Some landscape artists created truly wonderful paintings which have now been all but forgotten. Today, I will look at the few works that I can find by the Austrian Emilie Mediz-Pelikan (1861–1908). Tomorrow I will look at a slightly earlier landscape painter from Austria, Theodor Hörmann von Hörbach, and on Friday at Fritz von Uhde, who was once known as Germany’s leading Impressionist.
Emilie Pelikan was born in Upper Austria in 1862, and went to assist and then be taught by Albert Zimmermann in Salzburg. When he went to Munich in the 1880s, she accompanied him, but he died there in 1888.

Her early paintings, such as Wooded Bank by the Brook, a view of the countryside near Brannenburg in Bavaria from 1886, were traditional and influenced largely by Zimmermann.

Heron at the Wooded Bergsee was probably painted around this time too. It’s unclear whether this refers to one of the lakes known as Bergsee or, perhaps, more generically to this lake in the mountains.
After Zimmermann’s death, Pelikan lived in the artists’ colony at Dachau, when it was a small country town (long before the Nazis built a concentration camp there), and around 1890 moved to Paris, from where she went to another colony on the North Sea coast, in the Belgian town of Knokke. Her first solo exhibition in 1890 met with a favourable critical reception, but little impact on her career.

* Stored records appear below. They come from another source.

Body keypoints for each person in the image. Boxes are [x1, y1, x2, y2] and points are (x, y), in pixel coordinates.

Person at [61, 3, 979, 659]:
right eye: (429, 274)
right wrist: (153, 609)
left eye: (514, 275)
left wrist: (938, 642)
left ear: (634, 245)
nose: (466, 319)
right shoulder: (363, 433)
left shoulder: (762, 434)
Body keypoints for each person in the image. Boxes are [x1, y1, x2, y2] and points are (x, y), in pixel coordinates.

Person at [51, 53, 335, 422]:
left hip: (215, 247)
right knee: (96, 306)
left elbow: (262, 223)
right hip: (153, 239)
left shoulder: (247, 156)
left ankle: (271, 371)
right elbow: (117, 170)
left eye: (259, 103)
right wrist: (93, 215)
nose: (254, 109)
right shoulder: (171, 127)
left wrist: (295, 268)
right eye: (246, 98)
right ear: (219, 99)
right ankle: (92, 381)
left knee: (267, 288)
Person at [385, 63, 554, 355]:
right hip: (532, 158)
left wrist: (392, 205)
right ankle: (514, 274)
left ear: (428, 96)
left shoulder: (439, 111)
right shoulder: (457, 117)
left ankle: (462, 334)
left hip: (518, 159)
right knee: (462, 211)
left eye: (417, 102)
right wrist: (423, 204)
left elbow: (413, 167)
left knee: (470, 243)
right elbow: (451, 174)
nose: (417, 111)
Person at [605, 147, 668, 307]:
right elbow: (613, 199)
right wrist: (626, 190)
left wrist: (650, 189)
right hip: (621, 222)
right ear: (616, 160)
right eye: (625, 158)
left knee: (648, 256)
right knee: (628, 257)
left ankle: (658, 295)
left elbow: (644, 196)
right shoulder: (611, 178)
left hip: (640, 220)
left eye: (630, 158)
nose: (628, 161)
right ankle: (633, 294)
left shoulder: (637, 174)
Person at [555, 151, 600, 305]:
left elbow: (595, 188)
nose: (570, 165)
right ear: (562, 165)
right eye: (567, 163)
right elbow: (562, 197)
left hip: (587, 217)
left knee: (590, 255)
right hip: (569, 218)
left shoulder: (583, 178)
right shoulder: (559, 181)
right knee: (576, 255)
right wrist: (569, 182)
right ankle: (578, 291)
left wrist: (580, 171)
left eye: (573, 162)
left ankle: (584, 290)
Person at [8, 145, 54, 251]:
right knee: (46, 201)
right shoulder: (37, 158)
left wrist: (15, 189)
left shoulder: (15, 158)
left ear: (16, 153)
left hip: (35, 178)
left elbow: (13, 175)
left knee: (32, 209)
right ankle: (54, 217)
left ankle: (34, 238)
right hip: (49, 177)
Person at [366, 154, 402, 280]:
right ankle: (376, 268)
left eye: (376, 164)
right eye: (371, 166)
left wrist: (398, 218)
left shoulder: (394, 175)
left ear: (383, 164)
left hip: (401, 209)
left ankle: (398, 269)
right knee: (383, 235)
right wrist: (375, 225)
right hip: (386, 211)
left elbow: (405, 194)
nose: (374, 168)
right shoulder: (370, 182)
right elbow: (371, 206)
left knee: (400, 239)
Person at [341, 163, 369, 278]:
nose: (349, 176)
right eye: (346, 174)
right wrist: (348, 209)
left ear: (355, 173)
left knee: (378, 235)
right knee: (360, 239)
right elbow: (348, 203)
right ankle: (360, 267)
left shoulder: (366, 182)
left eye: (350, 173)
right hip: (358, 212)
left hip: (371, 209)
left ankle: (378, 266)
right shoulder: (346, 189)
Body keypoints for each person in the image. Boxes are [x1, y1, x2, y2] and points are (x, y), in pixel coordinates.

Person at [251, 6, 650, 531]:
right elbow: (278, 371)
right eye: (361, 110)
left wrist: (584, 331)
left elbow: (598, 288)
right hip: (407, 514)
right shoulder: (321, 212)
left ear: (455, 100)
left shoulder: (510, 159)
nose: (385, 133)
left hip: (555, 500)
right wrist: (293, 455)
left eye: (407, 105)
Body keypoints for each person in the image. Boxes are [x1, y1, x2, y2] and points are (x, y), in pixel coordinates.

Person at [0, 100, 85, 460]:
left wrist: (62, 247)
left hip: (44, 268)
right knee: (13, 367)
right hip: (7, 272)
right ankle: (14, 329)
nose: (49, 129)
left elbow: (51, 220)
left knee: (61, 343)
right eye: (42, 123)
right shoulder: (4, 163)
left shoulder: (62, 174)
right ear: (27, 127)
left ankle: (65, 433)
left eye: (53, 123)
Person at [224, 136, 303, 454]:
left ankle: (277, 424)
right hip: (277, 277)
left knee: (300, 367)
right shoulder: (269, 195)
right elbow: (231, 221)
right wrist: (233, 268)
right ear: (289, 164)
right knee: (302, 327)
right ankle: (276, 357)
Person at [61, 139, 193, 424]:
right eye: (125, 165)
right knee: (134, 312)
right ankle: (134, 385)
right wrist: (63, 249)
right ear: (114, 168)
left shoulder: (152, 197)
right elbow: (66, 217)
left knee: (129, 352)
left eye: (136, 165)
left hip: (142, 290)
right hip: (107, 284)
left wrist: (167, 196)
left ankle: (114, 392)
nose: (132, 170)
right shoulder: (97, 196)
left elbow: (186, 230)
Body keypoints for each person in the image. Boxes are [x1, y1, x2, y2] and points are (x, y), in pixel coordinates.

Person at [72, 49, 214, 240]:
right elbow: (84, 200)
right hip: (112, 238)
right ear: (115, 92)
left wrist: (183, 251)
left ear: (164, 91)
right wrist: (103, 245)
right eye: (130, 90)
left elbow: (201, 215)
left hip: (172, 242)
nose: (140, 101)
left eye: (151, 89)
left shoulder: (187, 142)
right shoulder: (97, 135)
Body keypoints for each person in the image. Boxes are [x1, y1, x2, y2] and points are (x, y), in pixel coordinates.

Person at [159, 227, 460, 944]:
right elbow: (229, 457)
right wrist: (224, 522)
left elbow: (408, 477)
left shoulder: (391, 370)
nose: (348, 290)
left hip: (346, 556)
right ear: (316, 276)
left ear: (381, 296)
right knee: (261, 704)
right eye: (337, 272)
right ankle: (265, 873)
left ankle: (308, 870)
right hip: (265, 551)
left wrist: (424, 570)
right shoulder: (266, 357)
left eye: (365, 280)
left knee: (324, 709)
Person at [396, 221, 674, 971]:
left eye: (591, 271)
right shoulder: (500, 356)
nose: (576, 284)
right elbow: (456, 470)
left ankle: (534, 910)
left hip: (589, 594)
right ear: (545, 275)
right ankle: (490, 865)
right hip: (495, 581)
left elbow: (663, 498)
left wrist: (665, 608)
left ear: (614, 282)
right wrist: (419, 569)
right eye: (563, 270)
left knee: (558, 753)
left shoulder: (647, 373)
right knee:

Some of her paintings became higher in chroma following her exposure to Impressionism in France. She painted this clump of Sea Buckthorn at Knokke in Belgium in 1890.

Her broader landscapes, though, were looser and more muted, such as this Dune Landscape in the Evening, also painted at Knokke in 1890.

Although undated, I suspect that this Sunset was painted at about this time, and shows her extending into less conventional colours.
In 1891, she married the painter Karl Mediz, becoming Emilie Mediz-Pelikan. They tried to establish themselves in Vienna, then moved to Krems an der Donau in (northern) Lower Austria, on the river Danube. They finally settled in Dresden in 1894, travelling to the Tyrol, Italy and the Mediterranean coast to paint there when they could.

Painted in pastel in 1899, her Gschloß (‘castle’) shows a strange rocky hill from an almost alien landscape.

Flowering Chestnuts from 1900 is now perhaps her best-known, or least-forgotten, painting, with its contrasting rhythm in the flowers and the fine whorls of the clouds. Two small groups of people at the water’s edge provide subtle colour contrast.

She painted this View from the Dürnstein Ruins over the Danube Valley in about 1900 too. In the foreground are the ruins of Dürnstein Castle, near Krems, with the River Danube below, meandering tightly from the top. The castle was built in the early twelfth century, and King Richard I of England was held prisoner there in 1192-93. It was abandoned in 1679.
Mediz-Pelikan’s breakthrough finally came with two exhibitions around the turn of the century: the first exhibition of the Vienna Secession in 1898, where she and her husband showed three works, and at an international exhibition in Dresden in 1901.

This unusual View of Lacroma from 1902 was perhaps painted on a rock promontory of the island of Lokrum, just off Dubrovnik in Croatia. Its supernatural appearance suggests the development of symbolism in her work.

She painted this wintry scene at Berchtesgaden in 1903 using pastels, an unusual choice of medium for a snowscape with such fine detail.
I have images of three paintings of hers for which I am unable to even suggest a date, although I suspect that they were completed after 1890.

Wisteria, Fountain and Poplar Trees has a definite look of symbolism, with its ghostly purple wisteria bush, water fountain, and clump of poplar trunks.

At the Park Wall appears to be a quick oil sketch of some autumn vegetation, which could perhaps date from earlier, when she was in France or Belgium around 1890.

View of Villa Cipressi, Varenna, Lake Como has been attributed to her, and was perhaps painted in more Impressionist style when she and her husband travelled to Italy together.
In March 1908, when in Dresden, Emilie Mediz-Pelikan died suddenly from heart failure, at the age of only 47.
Most of her work fell into the hands of a single heir, who refused any exhibition of it, and after their death those paintings passed to the East German state, where many seemingly vanished. Her work is finally, more than a century after her death, being rediscovered.